**** Record set

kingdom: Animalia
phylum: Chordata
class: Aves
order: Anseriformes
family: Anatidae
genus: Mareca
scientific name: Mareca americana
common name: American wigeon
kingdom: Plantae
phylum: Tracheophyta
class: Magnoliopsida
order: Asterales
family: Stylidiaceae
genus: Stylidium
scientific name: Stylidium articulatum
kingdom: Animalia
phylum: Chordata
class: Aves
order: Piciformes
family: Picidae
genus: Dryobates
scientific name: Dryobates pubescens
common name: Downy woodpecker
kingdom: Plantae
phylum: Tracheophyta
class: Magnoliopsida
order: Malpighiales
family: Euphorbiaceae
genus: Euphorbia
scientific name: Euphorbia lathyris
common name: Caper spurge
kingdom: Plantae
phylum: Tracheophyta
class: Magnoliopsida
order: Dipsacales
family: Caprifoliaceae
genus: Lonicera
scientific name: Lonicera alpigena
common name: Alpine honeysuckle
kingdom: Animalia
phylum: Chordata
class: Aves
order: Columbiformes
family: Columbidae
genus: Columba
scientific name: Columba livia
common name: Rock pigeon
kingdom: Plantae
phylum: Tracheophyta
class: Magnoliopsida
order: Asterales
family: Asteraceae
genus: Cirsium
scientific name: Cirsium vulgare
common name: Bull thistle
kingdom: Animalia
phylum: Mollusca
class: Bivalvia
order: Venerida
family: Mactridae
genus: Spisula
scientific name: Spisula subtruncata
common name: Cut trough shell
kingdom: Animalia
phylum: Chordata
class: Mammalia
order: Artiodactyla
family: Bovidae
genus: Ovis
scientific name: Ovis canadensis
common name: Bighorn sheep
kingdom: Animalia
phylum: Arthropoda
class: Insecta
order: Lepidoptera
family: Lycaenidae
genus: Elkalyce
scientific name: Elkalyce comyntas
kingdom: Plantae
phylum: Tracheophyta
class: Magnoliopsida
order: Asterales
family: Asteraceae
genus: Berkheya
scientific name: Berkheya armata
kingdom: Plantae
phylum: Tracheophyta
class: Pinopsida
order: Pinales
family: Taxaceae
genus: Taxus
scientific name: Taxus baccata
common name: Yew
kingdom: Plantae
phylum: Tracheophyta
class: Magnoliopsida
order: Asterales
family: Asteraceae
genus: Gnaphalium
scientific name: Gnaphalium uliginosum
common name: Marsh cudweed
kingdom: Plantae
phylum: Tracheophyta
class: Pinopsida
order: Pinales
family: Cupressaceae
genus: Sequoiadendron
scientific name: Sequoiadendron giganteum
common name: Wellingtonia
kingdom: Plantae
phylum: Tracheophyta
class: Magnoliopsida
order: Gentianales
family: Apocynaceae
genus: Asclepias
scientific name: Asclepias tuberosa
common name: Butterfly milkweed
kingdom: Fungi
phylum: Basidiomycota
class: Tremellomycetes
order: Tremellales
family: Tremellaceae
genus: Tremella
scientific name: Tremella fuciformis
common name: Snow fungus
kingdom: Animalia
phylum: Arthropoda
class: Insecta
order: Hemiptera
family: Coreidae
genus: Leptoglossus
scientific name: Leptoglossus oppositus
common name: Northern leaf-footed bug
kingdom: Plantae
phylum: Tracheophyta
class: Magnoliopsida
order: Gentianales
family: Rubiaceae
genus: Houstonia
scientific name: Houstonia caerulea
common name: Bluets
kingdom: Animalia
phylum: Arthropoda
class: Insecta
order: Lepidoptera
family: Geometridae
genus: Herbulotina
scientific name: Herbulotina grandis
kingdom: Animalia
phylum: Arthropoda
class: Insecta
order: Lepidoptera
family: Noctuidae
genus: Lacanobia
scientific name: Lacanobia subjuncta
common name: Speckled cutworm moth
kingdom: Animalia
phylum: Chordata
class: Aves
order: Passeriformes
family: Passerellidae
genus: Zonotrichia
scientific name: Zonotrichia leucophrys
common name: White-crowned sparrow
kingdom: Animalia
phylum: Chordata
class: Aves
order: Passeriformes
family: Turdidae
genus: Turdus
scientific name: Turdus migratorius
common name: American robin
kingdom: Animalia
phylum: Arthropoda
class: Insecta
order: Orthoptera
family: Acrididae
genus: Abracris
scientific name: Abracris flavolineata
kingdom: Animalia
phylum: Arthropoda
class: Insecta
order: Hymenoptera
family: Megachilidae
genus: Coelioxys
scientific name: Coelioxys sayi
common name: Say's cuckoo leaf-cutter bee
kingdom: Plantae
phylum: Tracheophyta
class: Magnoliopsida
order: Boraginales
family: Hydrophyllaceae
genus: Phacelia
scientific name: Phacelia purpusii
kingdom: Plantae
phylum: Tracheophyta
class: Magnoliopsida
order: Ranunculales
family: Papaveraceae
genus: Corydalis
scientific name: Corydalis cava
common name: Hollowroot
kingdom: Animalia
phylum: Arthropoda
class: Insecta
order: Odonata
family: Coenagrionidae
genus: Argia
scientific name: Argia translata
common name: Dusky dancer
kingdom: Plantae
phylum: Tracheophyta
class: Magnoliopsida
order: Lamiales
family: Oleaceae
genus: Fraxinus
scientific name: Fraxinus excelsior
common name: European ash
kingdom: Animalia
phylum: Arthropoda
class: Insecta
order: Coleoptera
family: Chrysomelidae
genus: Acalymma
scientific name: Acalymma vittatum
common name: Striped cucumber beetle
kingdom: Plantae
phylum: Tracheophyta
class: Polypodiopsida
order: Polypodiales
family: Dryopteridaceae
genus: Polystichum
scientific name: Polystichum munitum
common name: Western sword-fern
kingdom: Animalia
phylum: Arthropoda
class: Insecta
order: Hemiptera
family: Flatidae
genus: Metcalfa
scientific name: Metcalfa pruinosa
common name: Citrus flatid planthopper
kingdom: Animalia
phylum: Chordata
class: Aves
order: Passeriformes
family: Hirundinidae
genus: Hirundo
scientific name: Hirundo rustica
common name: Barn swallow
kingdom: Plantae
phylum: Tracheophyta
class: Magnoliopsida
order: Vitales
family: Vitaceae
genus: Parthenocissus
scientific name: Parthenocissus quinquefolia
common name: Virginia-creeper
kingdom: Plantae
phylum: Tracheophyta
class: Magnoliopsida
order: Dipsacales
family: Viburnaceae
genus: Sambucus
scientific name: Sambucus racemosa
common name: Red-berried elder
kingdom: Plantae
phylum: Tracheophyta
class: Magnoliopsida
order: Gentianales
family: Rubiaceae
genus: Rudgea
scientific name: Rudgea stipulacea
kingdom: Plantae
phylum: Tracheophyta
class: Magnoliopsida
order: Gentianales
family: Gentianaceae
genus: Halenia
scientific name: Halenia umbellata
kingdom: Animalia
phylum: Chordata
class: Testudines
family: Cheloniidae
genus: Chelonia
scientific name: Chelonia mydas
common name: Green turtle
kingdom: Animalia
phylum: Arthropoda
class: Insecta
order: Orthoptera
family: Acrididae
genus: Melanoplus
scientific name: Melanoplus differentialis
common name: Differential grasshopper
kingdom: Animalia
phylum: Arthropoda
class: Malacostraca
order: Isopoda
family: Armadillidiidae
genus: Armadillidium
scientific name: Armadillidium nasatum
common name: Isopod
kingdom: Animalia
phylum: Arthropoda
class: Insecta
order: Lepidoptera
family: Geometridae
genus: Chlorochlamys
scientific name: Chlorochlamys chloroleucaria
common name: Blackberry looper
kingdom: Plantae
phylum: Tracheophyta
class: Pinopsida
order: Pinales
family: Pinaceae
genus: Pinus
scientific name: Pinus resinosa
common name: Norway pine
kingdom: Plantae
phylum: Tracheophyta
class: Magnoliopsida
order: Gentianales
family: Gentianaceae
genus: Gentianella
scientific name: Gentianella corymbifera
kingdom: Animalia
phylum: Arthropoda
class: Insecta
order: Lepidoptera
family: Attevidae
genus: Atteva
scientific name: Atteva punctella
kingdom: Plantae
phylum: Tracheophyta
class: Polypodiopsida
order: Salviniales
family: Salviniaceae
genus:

********

*Given task:*
Rewrite the listing from the line that has "common name: Marsh cudweed" through the line that has "family: Apocynaceae", with "phylum" changed to "division" and everything else left the same.

*Written response:*
common name: Marsh cudweed
kingdom: Plantae
division: Tracheophyta
class: Pinopsida
order: Pinales
family: Cupressaceae
genus: Sequoiadendron
scientific name: Sequoiadendron giganteum
common name: Wellingtonia
kingdom: Plantae
division: Tracheophyta
class: Magnoliopsida
order: Gentianales
family: Apocynaceae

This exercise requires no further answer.